De fato, o Enem e os demais vestibulares se caracterizam enquanto um filtro de exclusão de pessoas para o ingresso no ensino superior. A forma como se estrutura a educação formal, informal e escolar no Brasil conduz a um processo de continuidade da elitização nas últimas etapas de formação de uma pessoa. Os governos do PT deram acesso a uma parcela, mas sem garantir a permanência. Deram possibilidade de acesso pelo ProUni, mas que trouxeram até endividamentos para pessoas da classe trabalhadora. Ir contra a elitização da educação no Brasil é ir no sentido do fim do vestibular e um novo processo de acesso às universidades. E esse filtro de exclusão tem dimensões de classe, étnicas, de gênero, etc., mas principalmente racista, pois a grande maioria da classe trabalhadora é composta pela população negra e periférica no Brasil.

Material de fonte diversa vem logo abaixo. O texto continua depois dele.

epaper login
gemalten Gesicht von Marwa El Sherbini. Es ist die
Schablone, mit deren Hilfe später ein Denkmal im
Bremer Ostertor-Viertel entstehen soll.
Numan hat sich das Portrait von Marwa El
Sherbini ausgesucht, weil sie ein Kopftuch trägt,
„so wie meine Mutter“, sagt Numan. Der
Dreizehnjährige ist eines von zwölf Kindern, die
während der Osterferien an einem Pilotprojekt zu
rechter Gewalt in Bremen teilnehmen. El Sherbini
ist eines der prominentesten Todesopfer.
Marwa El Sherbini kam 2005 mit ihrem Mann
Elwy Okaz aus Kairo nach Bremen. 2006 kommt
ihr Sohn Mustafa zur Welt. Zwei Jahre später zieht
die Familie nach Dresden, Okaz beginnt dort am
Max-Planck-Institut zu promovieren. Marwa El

Temos exemplos de países latino-americanos, como a Argentina, que não tem vestibulares de acesso ao ensino superior. O acesso é aberto a todo mundo que puder comprovar a finalização do ensino médio. Não coloco aqui que o modelo argentino é o espelho a ser refletido aqui, mas utilizo de exemplo para formas diferentes de ingresso nas universidades públicas. Deixo como indicação complementar que assistam ao vídeo “Vestibular: filtro de exclusão”, que gravei no início de 2020 pelo Cordilheira Cultural.

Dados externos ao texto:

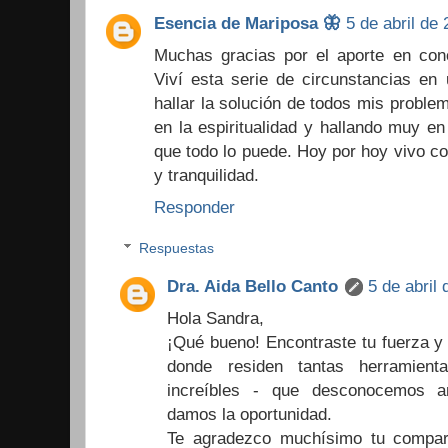
Esencia de Mariposa 🦋
5 de abril de 
Muchas gracias por el aporte en conoc
Viví esta serie de circunstancias en
hallar la solución de todos mis prob
en la espiritualidad y hallando muy en
que todo lo puede. Hoy por hoy vivo co
y tranquilidad.
Responder
Respuestas
Dra. Aida Bello Canto
5 de abril
Hola Sandra,
¡Qué bueno! Encontraste tu fuerza y s
donde residen tantas herramient
increíbles - que desconocemos a
damos la oportunidad.
Te agradezco muchísimo tu compart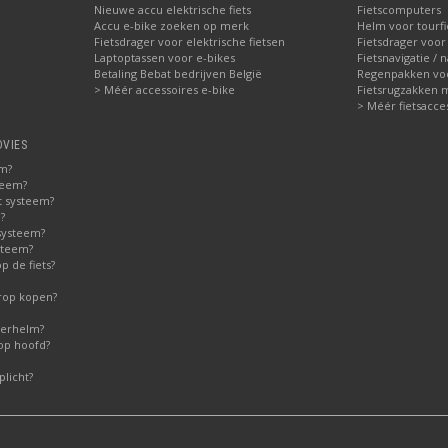
Nieuwe accu elektrische fiets
Fietscomputers
Accu e-bike zoeken op merk
Helm voor tourfi
Fietsdrager voor elektrische fietsen
Fietsdrager voor
Laptoptassen voor e-bikes
Fietsnavigatie / 
Betaling Bebat bedrijven België
Regenpakken voor
> Méér accessoires e-bike
Fietsrugzakken 
> Méér fietsacce
DVIES
em?
teem?
t systeem?
?
systeem?
steem?
 de fiets?
erop kopen?
derhelm?
op hoofd?
licht?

Então, o Enem enquanto um impeditivo de acesso à universidade pública vai totalmente na contramão de um projeto de democratização do acesso, independente da forma como seja feito. Uma universidade verdadeiramente popular, pública, gratuita e de qualidade não poderá restringir o acesso da população a um espaço de suma importância social. De forma prática, extinguir o vestibular e lutar por garantias de maior investimento na educação básica e superior no Brasil estão totalmente interligadas enquanto pautas e bandeiras de luta nesse momento. Isso sem falar na revogação do NEM, planos de carreira para professora, abertura de concursos, entre muitas outras.

O momento, mais do que nunca, pede que aprofundemos nossas análises sobre a questão educacional e pedagógica no Brasil.